I don’t have an ending. I really don’t.




DVD Bonus Deleted Scene

(I felt this was a fair point, but just couldn't find the proper spot to place it.)

I cringe to think they are also the future musicians. When I do listen to current “music,” I weep because it is, well, absolute shit. And this is not ‘Old Man Theory’ getting all uppity in his white socks; it’s just fact. Rag on hair metal, Nu rock, First Wave, grunge, etc all you want. The fact off the matter is today’s music is cookie cutter; put together by a large group of people (does it really take 10 dudes to write a shitty song these days?) to arrange a cookie cutter track and find some talentless hack to warble through Auto Tune, and that passes for a hit. No kids, sorry, that’s not how it’s supposed to be. Real music, and literature and art is out there, still. You just have to work a little harder to find it. But it’s so worth it. The proof is this here blog; it’s the best damn blog on the Net, and few people read it.


1 comment:

brie said...

I am flattered that you watched my video.
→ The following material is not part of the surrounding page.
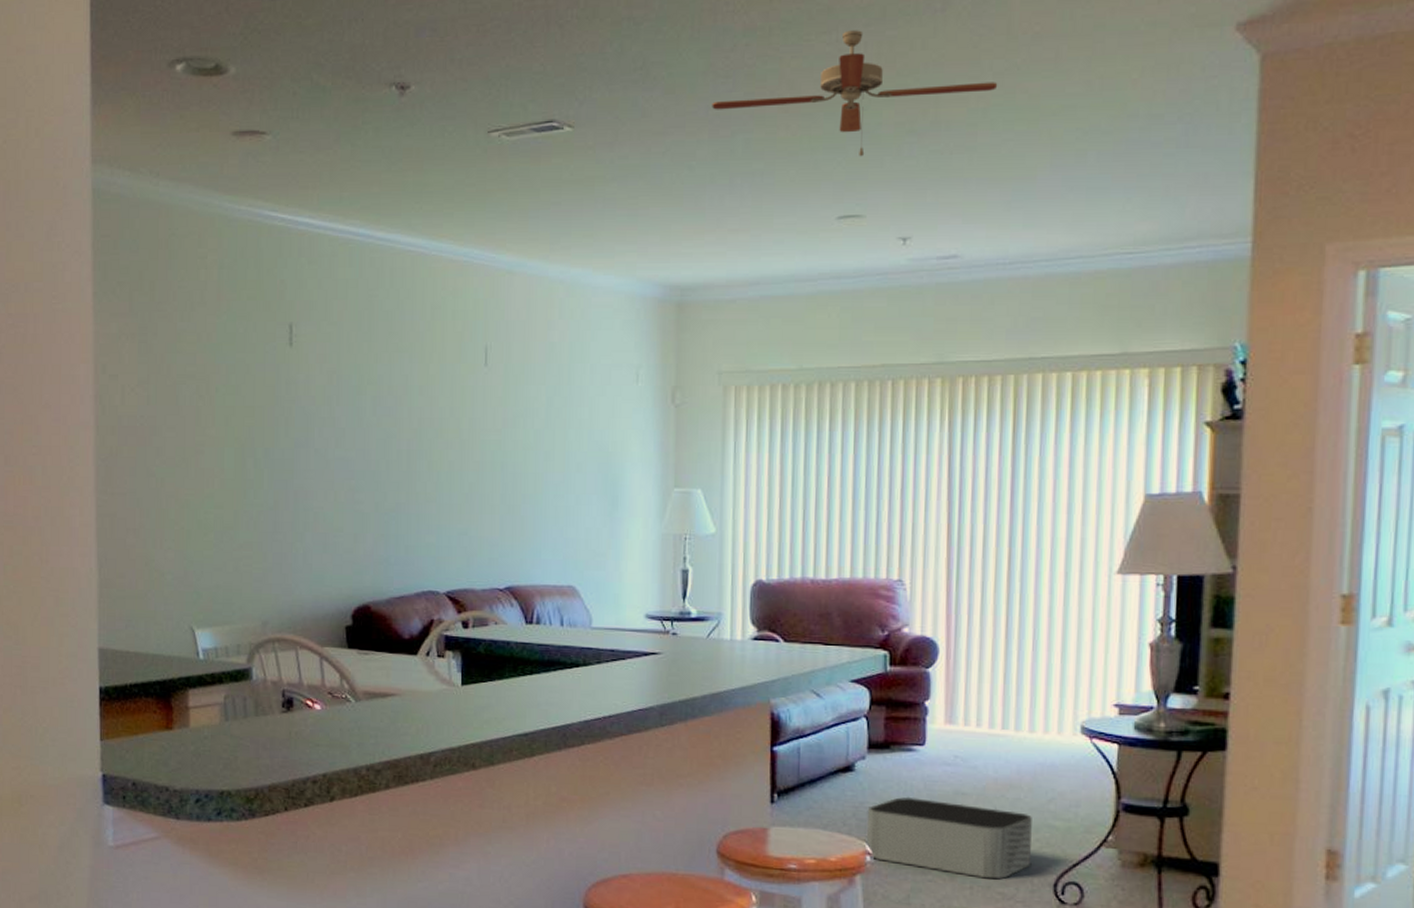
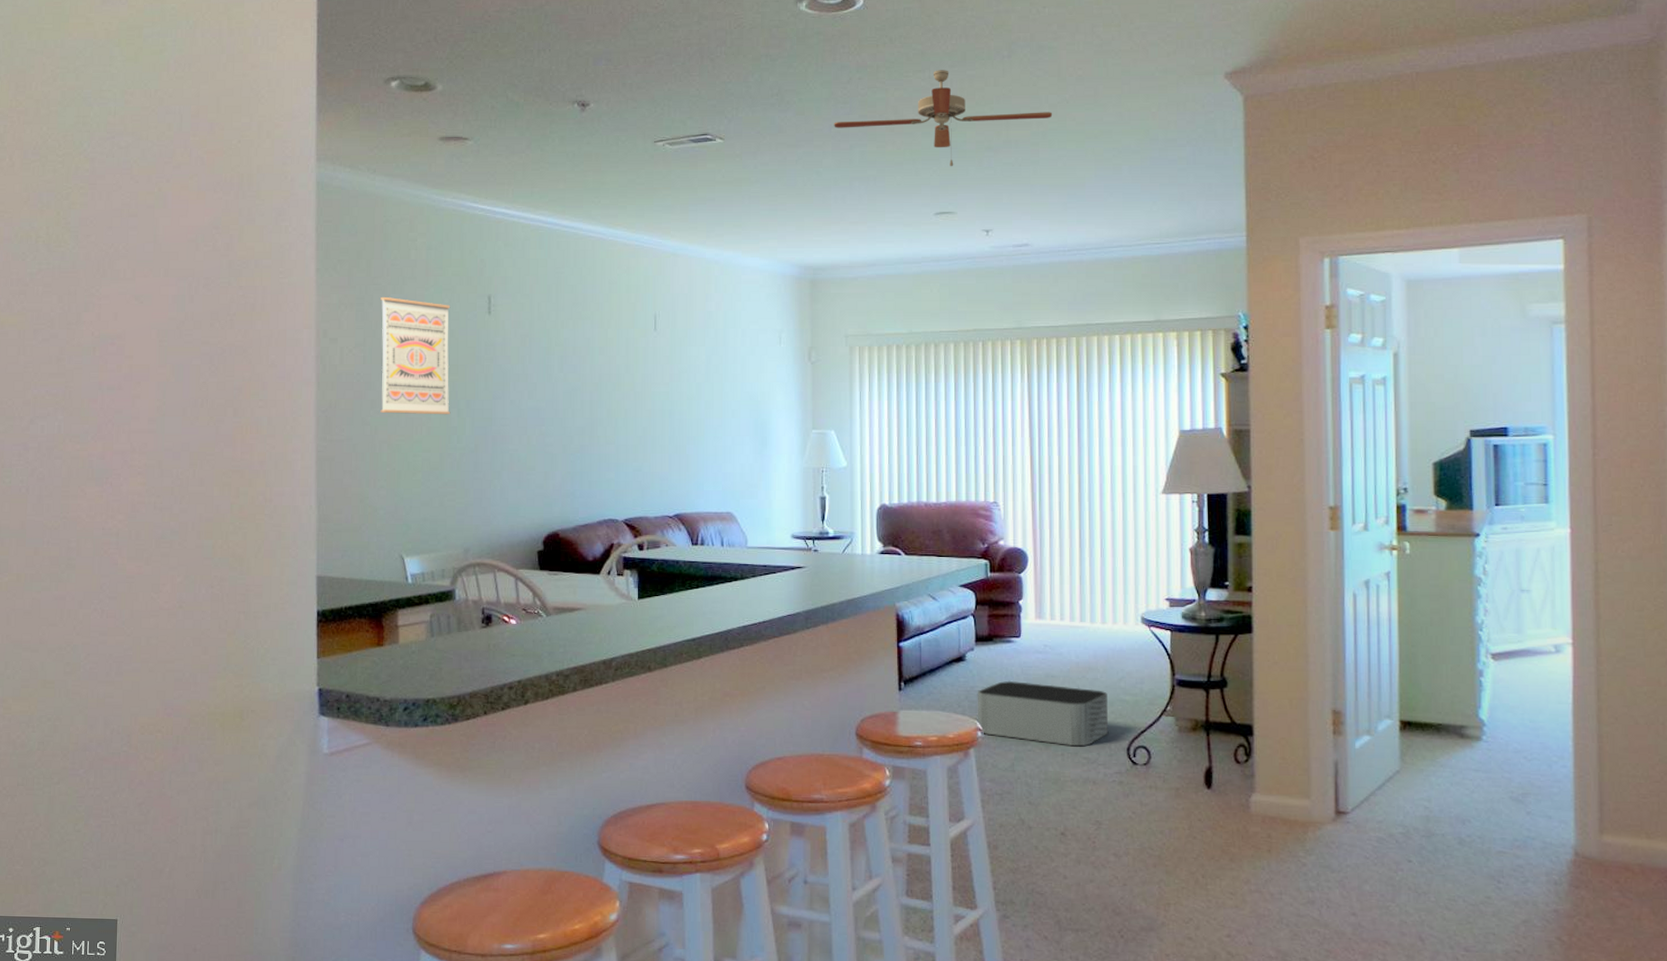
wall art: none [166,325,247,466] -> present [380,296,451,415]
I also find it hilarious that you watched the same video that I did. The one where the lady had like a handful of trash after a gazillion years.

I think it had different impressions on us. Although the beer thing definitely popped into head. It's ok though, maybe she likes draft beer and has refillable growler? It's not a terrible solution.

Not going to lie, I NEVER, "let it mellow'. Really I never thought about it so basically, you're ahead of the game.

I can see where you are coming from BUT my fear isn't about what environment we are leaving behind (because who care we don't have kids anyways) but the environment we are in RIGHT NOW.

With the way Cheeto man is going we won't have state parks or clean air to breathe.